*Source extract*.
= Beginning of Section =

Substance abuse and dependency is avoidant behavior used by sexual abuse victims to escape the pain and unwanted emotions associated with abuse. Because alcohol and other drugs are physically addictive, the progression of use leads to self-destructive consequences. Most studies that look at long-term conseqences of child sexual abuse find that substances are used at much higher rates. The likelihood of drug abuse is said to be 10 times higher for someone who has experienced child sexual abuse (Brierre and Rutz, 1987). Alcohol and drugs are also used to self-medicate symptoms of PTSD, depression, and anxiety. The Adverse Childhood Experiences Study shows that children who have been sexually abused are much more likely to develop addictions.

Addiction may be defined as anything that compulsively occupies the mind in a way that results in negative life consequences. The person is no longer able to control the substance. Drugs of choice are used habitually and compulsively and have life-altering and life-threatening consequences. Examples are alcohol, cocaine, heroin, methamphatamine, marijuana, narcotic pain medications, and tobacco. 

Activities can also be addictions, and these are called process addictions because they involve behavioral choices instead of ingesting a substance into the system. Examples: 
  • Sexual addiction
  • Relationship addiction
  • Gambling
  • Computer or internet addiction
  • Work
  • Shopping
  • Sports

The human being can become addicted to almost any behavior or substance. William Glasser (1976 ) talked about positive addictions, such as running and meditation, which are effective coping strategies that result in positive consequences.

= End of Section =

*Available data*.
= Beginning of Section =

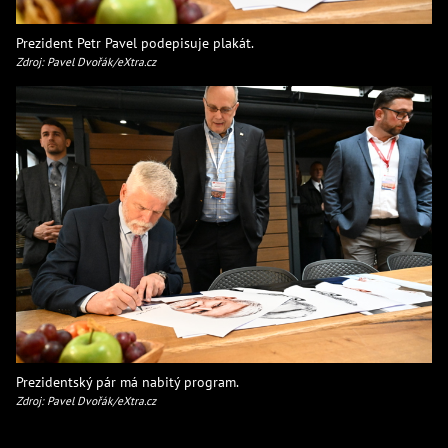
Prezident Petr Pavel podepisuje plakát.
Zdroj: Pavel Dvořák/eXtra.cz
Prezidentský pár má nabitý program.
Zdroj: Pavel Dvořák/eXtra.cz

= End of Section =

*Tasks to perform*.
**1)** Retype the passage on substance abuse and addiction between "The human being" and "in positive consequences.", inclusive.
**2)** Answer these questions from the passage on substance abuse and addiction:
(a) How many times higher is the likelihood of drug abuse said to be for someone who has experienced child sexual abuse?
(b) What are addictions to activities called?
(c) What two examples of positive addictions did William Glasser talk about?

*Exercise solutions*.
**1)**
The human being can become addicted to almost any behavior or substance. William Glasser (1976 ) talked about positive addictions, such as running and meditation, which are effective coping strategies that result in positive consequences.

**2)**
(a) 10 times higher
(b) Process addictions
(c) Running and meditation